Os Estados Unidos concordaram no ano passado em enviar projéteis de artilharia de munições cluster de 155 milímetros ao exército ucraniano para ajudá-lo a avançar com sua contra-ofensiva de verão. A decisão suscitou críticas de organizações de direitos humanos que apontaram para os danos indiscriminados que as armas podem causar aos civis.
Autoridades ucranianas e especialistas militares dizem que os ataques intensificados da Rússia contra as grandes cidades nas últimas semanas têm como objetivo intimidar os residentes e criar pânico.
Um dos principais alvos tem sido Kharkiv, a segunda maior cidade da Ucrânia, a apenas 40 quilómetros da fronteira russa. Desde Março, a Rússia tem-o atacado pela primeira vez com uma das armas mais mortíferas do seu arsenal: poderosas armas guiadas conhecidas como bombas planadoras, que são lançadas de aviões de guerra e lançam centenas de quilos de explosivos numa única explosão. As bombas são difíceis de abater com sistemas de defesa aérea, deixando as pessoas essencialmente indefesas.

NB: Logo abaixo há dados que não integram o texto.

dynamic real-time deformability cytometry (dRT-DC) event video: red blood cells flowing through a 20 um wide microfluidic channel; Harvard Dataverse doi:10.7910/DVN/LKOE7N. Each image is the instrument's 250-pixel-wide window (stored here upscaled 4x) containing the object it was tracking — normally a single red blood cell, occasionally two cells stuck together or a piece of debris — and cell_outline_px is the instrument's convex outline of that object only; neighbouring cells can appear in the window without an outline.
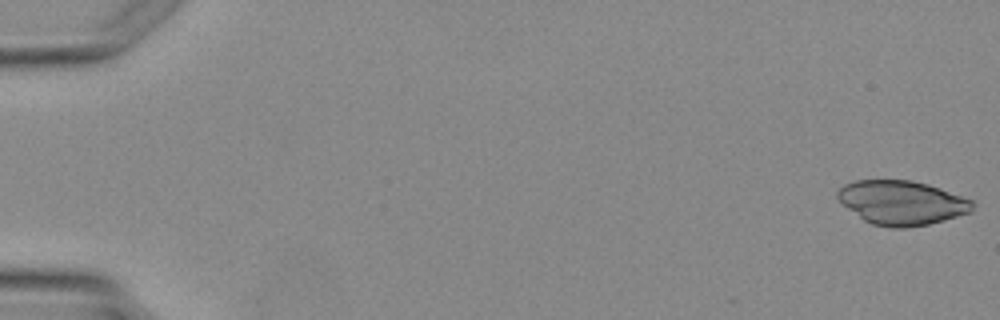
{"species": "Egyptian fruit bat (a non-hibernating species)", "species_latin": "Rousettus aegyptiacus", "temperature_condition": "warm", "stored_images_in_passage": 4, "camera_frame_rate_fps": 3000, "um_per_image_px": 0.085, "animal": {"sex": "female"}, "frame": {"image": 1, "passage_image": 1, "time_ms": 0.0, "image_size_px": [1000, 320], "cell_outline_px": [[976, 204], [972, 212], [944, 220], [928, 224], [904, 228], [892, 228], [872, 224], [864, 220], [848, 208], [836, 196], [836, 192], [844, 184], [856, 180], [912, 180], [928, 184], [940, 188], [972, 200]], "centroid_in_image_um": [76.68, 17.22], "position_along_channel_um": 8.3, "area_um2": 34.74}}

Na terça-feira, a Rússia voltou a atacar Kharkiv com três bombas planadoras, de acordo com um declaração do gabinete do procurador regional de Kharkiv. O ataque matou pelo menos uma pessoa e feriu pelo menos outras oito, disse a promotoria.
Oleksandr Volkov, médico residente em Kharkiv do Comitê Internacional de Resgate, uma organização humanitária, disse em um comunicado por e-mail que a recente onda de ataques tornou as condições de vida na cidade “cada vez mais desconfortáveis, marcando uma deterioração significativa em comparação com apenas seis meses atrás.”